Work instruction: Please output the listing below character for character and omit the images.

Supplied material:
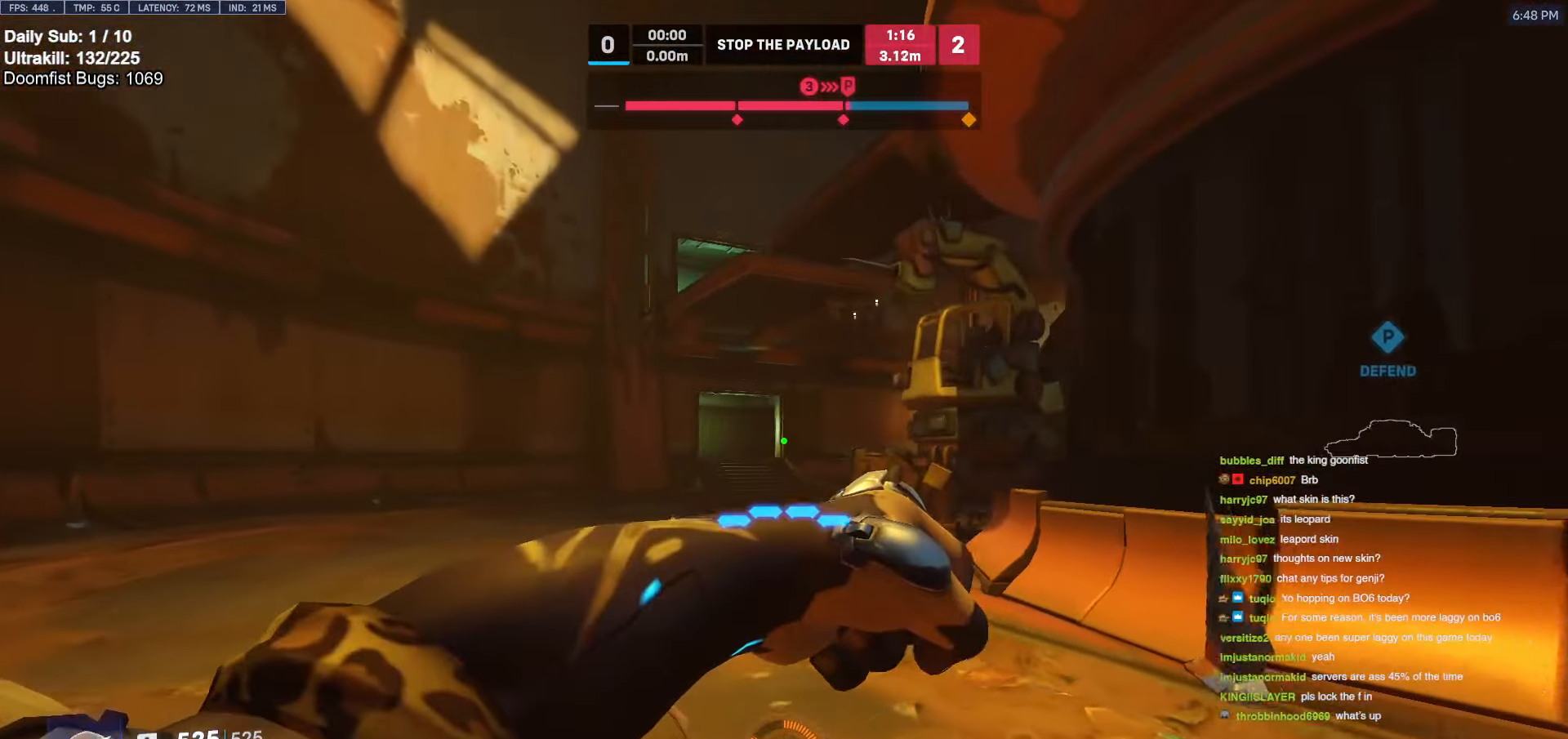
{"keys": ["a", "w"], "mouse": [], "events": [[100, "space", "down"], [200, "space", "up"]]}
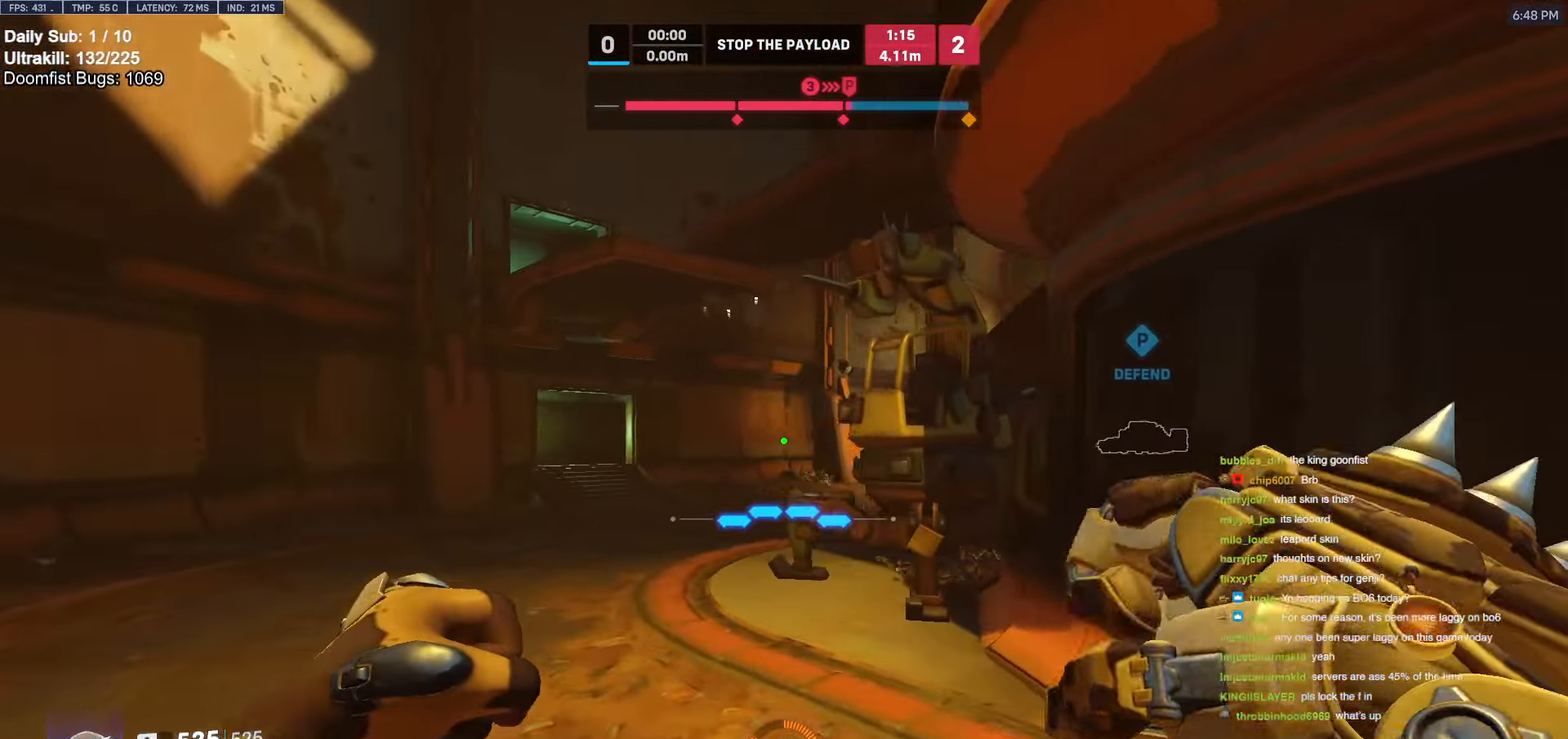
{"keys": ["a", "w"], "mouse": [], "events": [[17, "mouse_left", "down"], [167, "mouse_left", "up"], [400, "e", "down"], [500, "e", "up"]]}
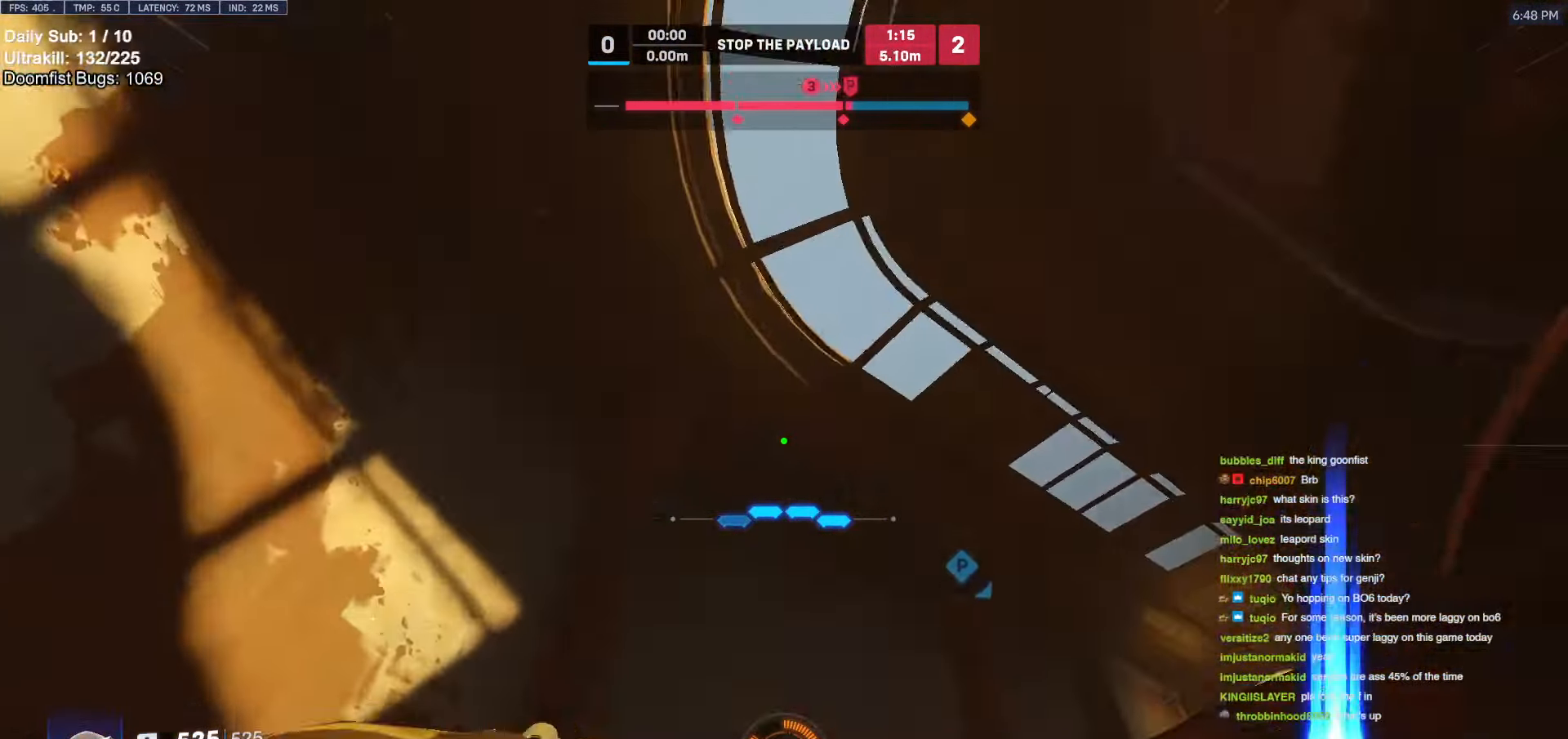
{"keys": ["a", "w"], "mouse": [], "events": [[83, "e", "down"], [183, "e", "up"], [267, "e", "down"], [367, "e", "up"], [467, "e", "down"], [500, "e", "up"]]}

Exercise response:
{"keys": ["a", "w"], "mouse": [], "events": [[100, "space", "down"], [200, "space", "up"]]}
{"keys": ["a", "w"], "mouse": [], "events": [[17, "mouse_left", "down"], [167, "mouse_left", "up"], [400, "e", "down"], [500, "e", "up"]]}
{"keys": ["a", "w"], "mouse": [], "events": [[83, "e", "down"], [183, "e", "up"], [267, "e", "down"], [367, "e", "up"], [467, "e", "down"], [500, "e", "up"]]}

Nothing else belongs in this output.